Hi Umut.

On Tue, Nov 25, 2025 at 08:28:18AM +0100, Umut Tezduyar Lindskog 
<[email protected]> wrote:
> Specifically: doesn’t the default behavior pose a risk to the parent
> hierarchy? Since the CPU controller is disabled at the slice level, a
> malicious or misbehaving service that becomes aware of this could fork
> large numbers of CPU-intensive processes. Because the parent slice does not
> enforce CPU limits, this could cause other services within the same slice
> to starve.

Yes, this is possible. The clarification to that is it wouldn't totally
starve other threads but "fairly" in relation to runnable population
sizes. [1]


> Shouldn't the CPU controller be "turned on by default" like the PID
> controller?

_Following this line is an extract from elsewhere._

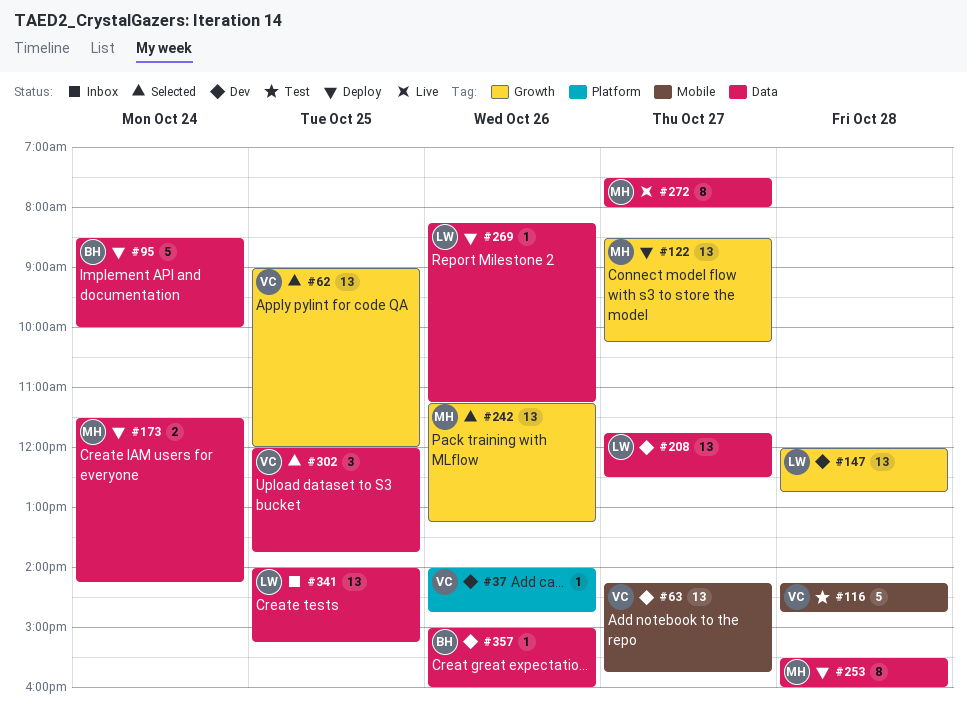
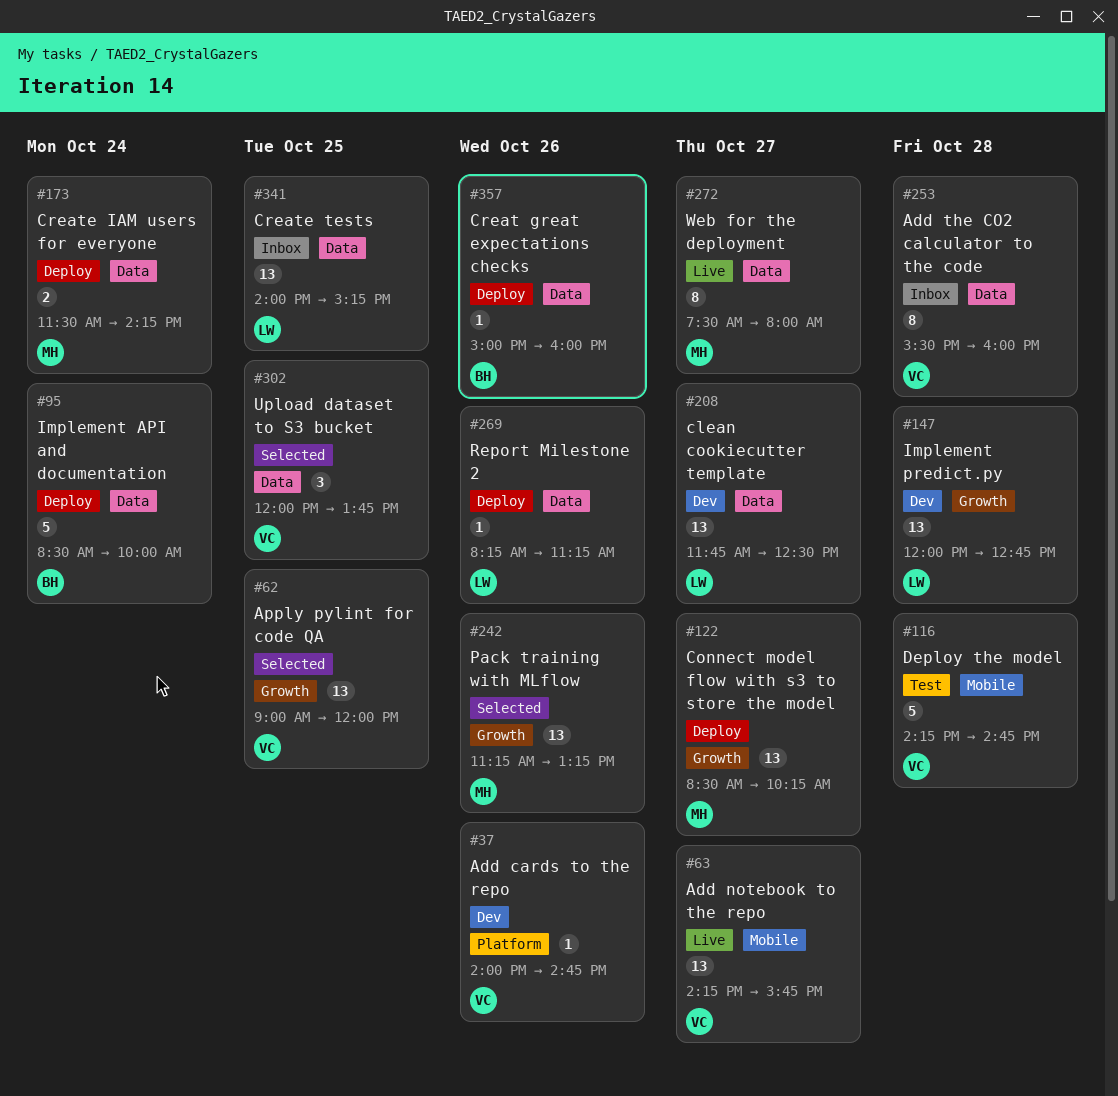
#63, status: Dev -> Live
#253, status: Deploy -> Inbox
#253, owner: MH -> VC
#357, status: Dev -> Deploy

Appreciate any clarification you can provide.

Group scheduling comes with an overhead -- that would be the reason to
keep it off by default. Then it boils to each distro [2] (or even
deployment) to decide how trusted/safe are the workloads in regards to
this trade-off. (The PID controller in comparison is cheaper so its
balance is different.)

HTH,
Michal

[1] Some back of the envelope calculation gives me that a "useful"
    thread would be on CPU k/(n+1) of time where k is number of CPUs and
    n is number of "wasteful" threads, assuming n > k.
[2] It also depends on whether kernel has CONFIG_SCHED_AUTOGROUP [3]
    which partially substitutes potential systemd's fine groups.